娄汝翰带着人保护邢纶,在快要到约定的酒楼,突然一声口哨声响起,接着又是急促的一声,一长一短的哨声,重复了三下。
邢纶和娄汝翰等人霎时脸色大变。
娄汝翰惊道:“停车,掉头。”
驾车的也是邢纶的人,一听到命令反应很快,正要停车的时候,又听到了邢纶发话:“不必停车,换道即可,莫要惊慌,免得引起他人注意。”
娄汝翰惊觉自己反应过度。
于是本来要停的马车,若无其事穿过了街道,超越过了约定的楼酒再改道而行。
同时娄汝翰的人也去打听清楚。
坐到车辕里,他转身对车厢里小声道:“纶哥,有人在调查您和镖局,很可能是花溪镇那事儿引来的。

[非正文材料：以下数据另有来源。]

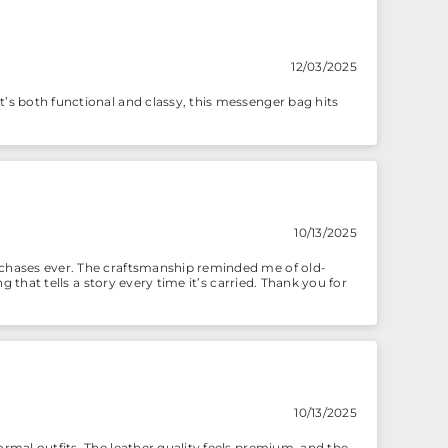
12/03/2025
t’s both functional and classy, this messenger bag hits
10/13/2025
urchases ever. The craftsmanship reminded me of old-
g that tells a story every time it’s carried. Thank you for
10/13/2025
ormal outfits. The leather quality feels premium, and the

他们在酒楼里埋伏了人,想捉纶哥。”
“不必慌乱,行事照旧。”
邢纶不相信对方能拿到证据。
对于他最多就是怀疑。
邢纶想到了朱老板,“姓朱的是他们故意放出的诱饵?”
“不太清楚,属下让人去调查了。”
娄汝翰阴狠的咬牙道。
敢算计他们,此事绝对不能过了。
邢纶想到这个姓朱的找上门,是经过一个熟人介绍的,说姓朱的手里有一批祁门上等的茶叶,价格很是公道。
今日见面就是要商谈此事。
回到了镇上所住的院子。
邢纶派个人去酒楼试探,“让人去告诉朱老板,说我临时有事,一时半会抽不出身,要谈的话等年关过了,再约个时间。”
“行。”
娄汝翰当即派个小弟去办此事。
人是一副家丁的打扮,去酒楼也是光明正大,当他到了和朱老板约定的包厢,潜伏在酒楼的人都齐刷刷看向他。
他敲门进去。
不一会儿,人又出来。
再大摇大摆的出了酒楼。
之后,有人暗中跟踪了上他。
暗中看着酒楼的人,没多久就见到脑满肠肥的朱老板从包厢出来。在他离开之后,埋伏的人也跟着撤走。
一个店小二又将消息传给了外面的人,很快又到了邢纶这里。
“姓朱的果然不清白。”
邢纶眼底冰凉,将此事记在了心头。
在徽州的地界,这些年敢得罪邢纶的人不多。而且徽帮向来团结,倒是不知道什么出了一粒老鼠屎。他坐在桌案前慢慢的研磨。
此事稍处理不当就是个大麻烦。
毕竟对方查到了他这里就可能会查到宋锦的头上。邢周两家的出身不是秘密,且两家和宋锦来往密切。
接着邢纶飞快的写了一封信。
“让人送信去东家那里。”
邢纶飞快写了一封信,交给了娄汝翰。
娄汝翰接过信亲自去送。
98第349章
调查
宋锦看到邢纶递来的信,上面的内容让她意外又不算很意外。她从未小瞧过幕后的那些人。
按邢纶的意思是要以不变应万变。只是对方这样调查下去,估计会查到秦驰的身上。
一介妇人很多时候,是容易被掌权者忽略和轻视的存在。在外人的眼里,相比起宋锦,秦驰的嫌疑更大。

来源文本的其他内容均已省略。